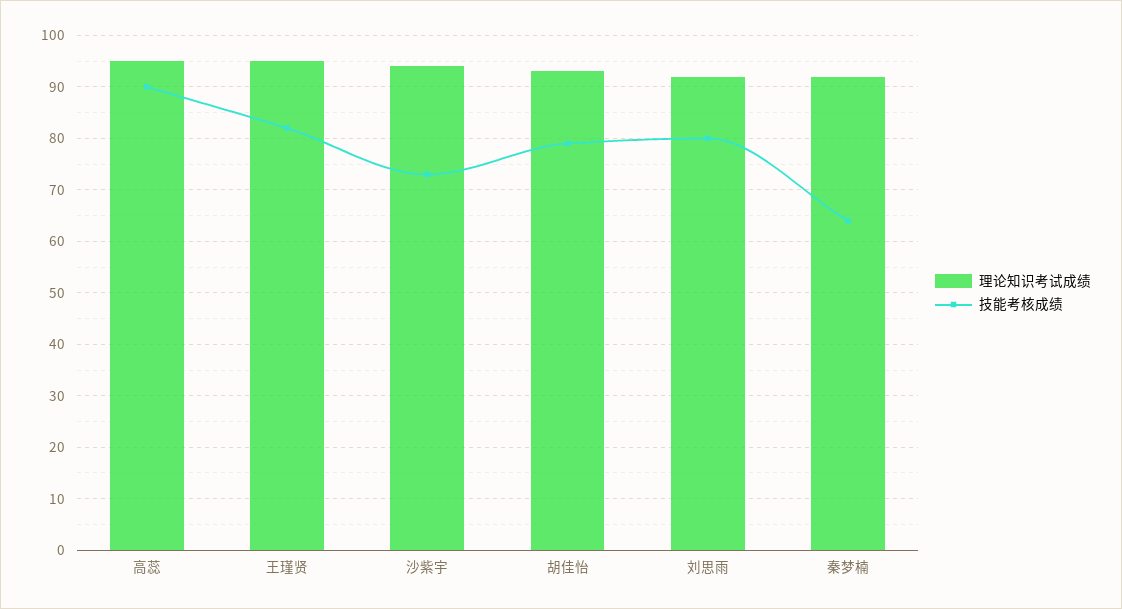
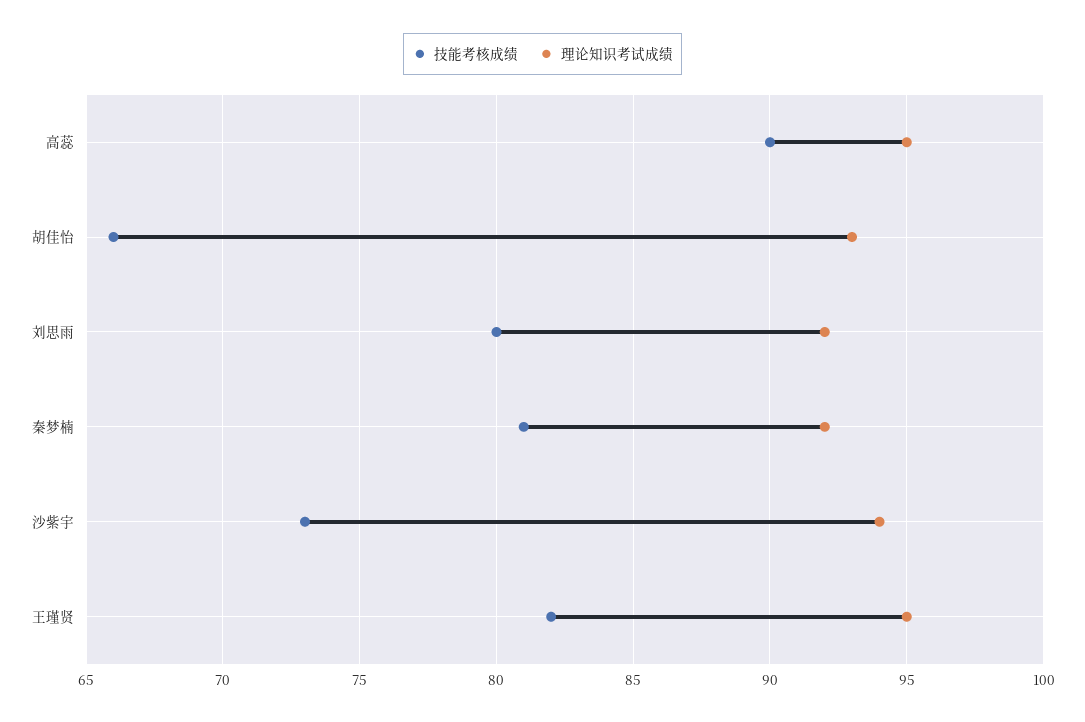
  {
    "理论知识考试成绩": {
      "高蕊": 95,
      "王瑾贤": 95,
      "沙紫宇": 94,
      "胡佳怡": 93,
      "刘思雨": 92,
      "秦梦楠": 92
    },
    "技能考核成绩": {
      "高蕊": 90,
      "王瑾贤": 82,
      "沙紫宇": 73,
-     "胡佳怡": 80,
+     "胡佳怡": 66,
      "刘思雨": 80,
-     "秦梦楠": 65
+     "秦梦楠": 81
    }
  }

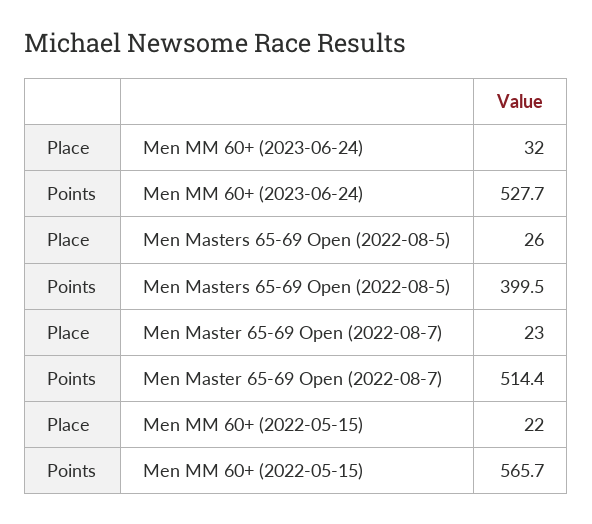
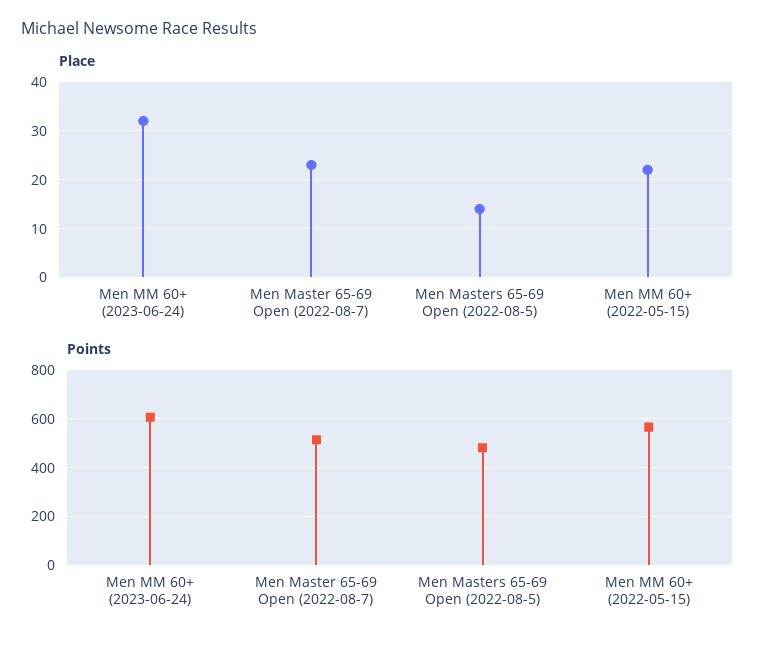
  {
    "Place": {
      "Men MM 60+ (2023-06-24)": 32,
-     "Men Masters 65-69 Open (2022-08-5)": 26,
+     "Men Masters 65-69 Open (2022-08-5)": 15,
      "Men Master 65-69 Open (2022-08-7)": 23,
      "Men MM 60+ (2022-05-15)": 22
    },
    "Points": {
-     "Men MM 60+ (2023-06-24)": 527.7,
+     "Men MM 60+ (2023-06-24)": 600,
-     "Men Masters 65-69 Open (2022-08-5)": 399.5,
+     "Men Masters 65-69 Open (2022-08-5)": 475,
      "Men Master 65-69 Open (2022-08-7)": 514.4,
      "Men MM 60+ (2022-05-15)": 565.7
    }
  }

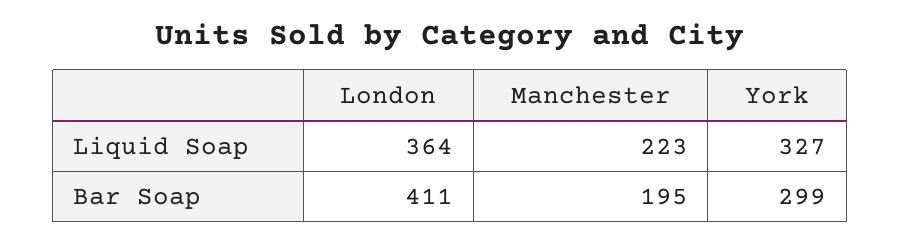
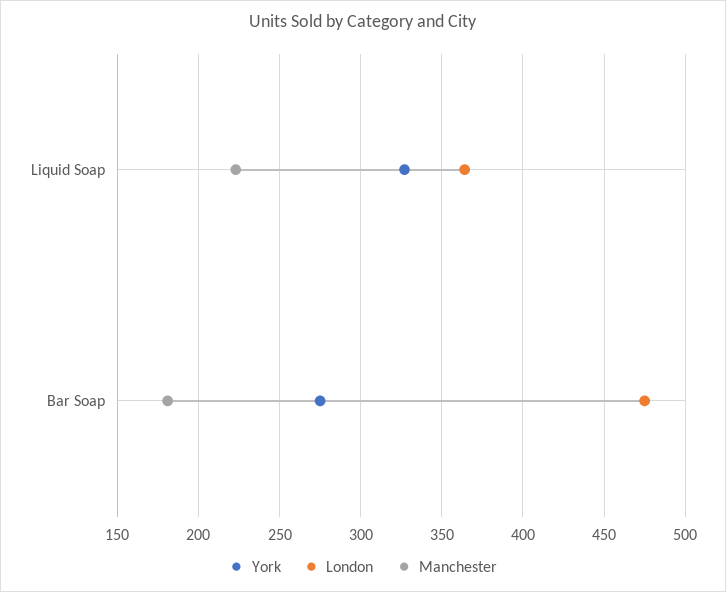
  {
    "London": {
      "Liquid Soap": 364,
-     "Bar Soap": 411
+     "Bar Soap": 475
    },
    "Manchester": {
      "Liquid Soap": 223,
-     "Bar Soap": 195
+     "Bar Soap": 180
    },
    "York": {
      "Liquid Soap": 327,
-     "Bar Soap": 299
+     "Bar Soap": 275
    }
  }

——

• **BRIEF**:
Please copy the data above exactly, omitting the pictures.

• **YOUR SOLUTION**:
  {
    "理论知识考试成绩": {
      "高蕊": 95,
      "王瑾贤": 95,
      "沙紫宇": 94,
      "胡佳怡": 93,
      "刘思雨": 92,
      "秦梦楠": 92
    },
    "技能考核成绩": {
      "高蕊": 90,
      "王瑾贤": 82,
      "沙紫宇": 73,
-     "胡佳怡": 80,
+     "胡佳怡": 66,
      "刘思雨": 80,
-     "秦梦楠": 65
+     "秦梦楠": 81
    }
  }

  {
    "Place": {
      "Men MM 60+ (2023-06-24)": 32,
-     "Men Masters 65-69 Open (2022-08-5)": 26,
+     "Men Masters 65-69 Open (2022-08-5)": 15,
      "Men Master 65-69 Open (2022-08-7)": 23,
      "Men MM 60+ (2022-05-15)": 22
    },
    "Points": {
-     "Men MM 60+ (2023-06-24)": 527.7,
+     "Men MM 60+ (2023-06-24)": 600,
-     "Men Masters 65-69 Open (2022-08-5)": 399.5,
+     "Men Masters 65-69 Open (2022-08-5)": 475,
      "Men Master 65-69 Open (2022-08-7)": 514.4,
      "Men MM 60+ (2022-05-15)": 565.7
    }
  }

  {
    "London": {
      "Liquid Soap": 364,
-     "Bar Soap": 411
+     "Bar Soap": 475
    },
    "Manchester": {
      "Liquid Soap": 223,
-     "Bar Soap": 195
+     "Bar Soap": 180
    },
    "York": {
      "Liquid Soap": 327,
-     "Bar Soap": 299
+     "Bar Soap": 275
    }
  }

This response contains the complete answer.